Certified foundation models

The following models are certified for use with the generative AI capabilities in IBM Knowledge Catalog.

Metadata enrichment
  • meta-llama/llama-3-3-70b-instruct
  • openai/gpt-oss-120b
  • ibm/granite-4-h-small
  • ibm/granite-3-3-8b-instruct
  • ibm/granite-8b-code-instruct
**
  • meta-llama/llama-3-3-70b-instruct
  • openai/gpt-oss-120b
  • meta-llama/llama-4-maverick-17b-128e-instruct-fp8

Models that are identified as certified models have undergone evaluation with the generative AI capabilities in IBM Knowledge Catalog. Models that are not certified are not guaranteed to work as expected, and their accuracy and performance can vary.

Consider your requirements regarding accuracy, cost, and availability, and any other factors such as supported languages when you choose the models that you want to use.

For more information, see:

Accuracy considerations

Due to the nature of generative models, you might see variations in inferred content such as AI-generated names, descriptions, and terms in metadata enrichment, AI-generated SQL statements, or chat responses from AI agents.

Such variations can have several reasons:

  • Use of different models, for example, at different times
  • Natural variations for the same input to the same model in repetitive runs
  • Intentional variation, for example, for creative brainstorming

Variations are expected and should not be considered as defects or problems.

How is data handled if models run on a cloud platform?

Prompt engineering is used to interact with the models.

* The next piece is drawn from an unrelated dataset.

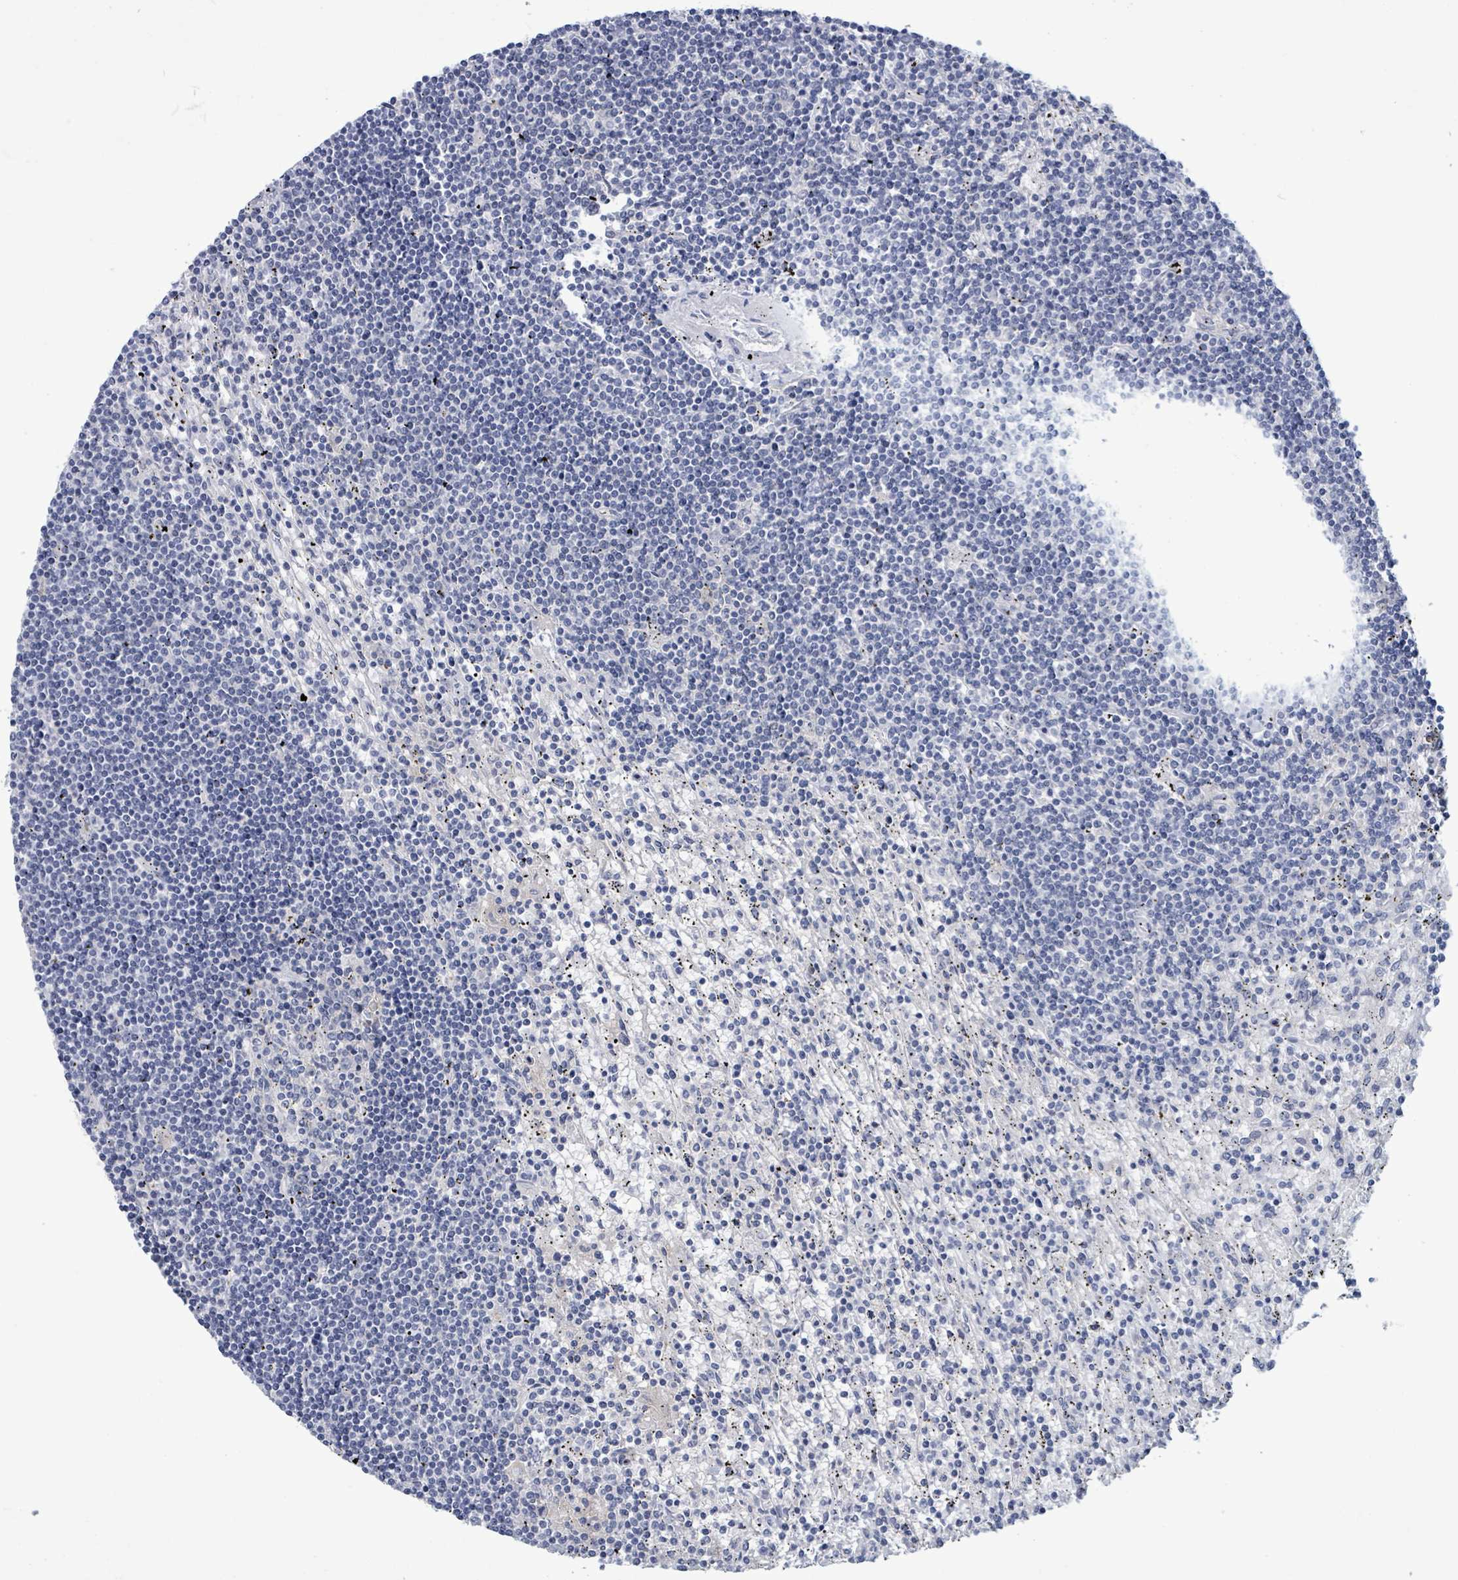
{"staining": {"intensity": "negative", "quantity": "none", "location": "none"}, "tissue": "lymphoma", "cell_type": "Tumor cells", "image_type": "cancer", "snomed": [{"axis": "morphology", "description": "Malignant lymphoma, non-Hodgkin's type, Low grade"}, {"axis": "topography", "description": "Spleen"}], "caption": "Photomicrograph shows no protein expression in tumor cells of lymphoma tissue.", "gene": "BSG", "patient": {"sex": "male", "age": 76}}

To inference from models, only metadata is sent to the models in the prompts. In general, the models look at the data and follow the instructions to generate the results. The only case where additional data is used is when users choose to send some sample values to the enrichment model. This data is also sent as part of the prompt. No data is retained by the models. Neither is any of that data used to train the models.

To use models on a cloud platform, the deployment must be set up to work with models on a remote watsonx.ai instance and a connection to the remote instance must be configured. If you have GPUs in your deployment, you can configure IBM Knowledge Catalog to work with the models in a local inference foundation models component.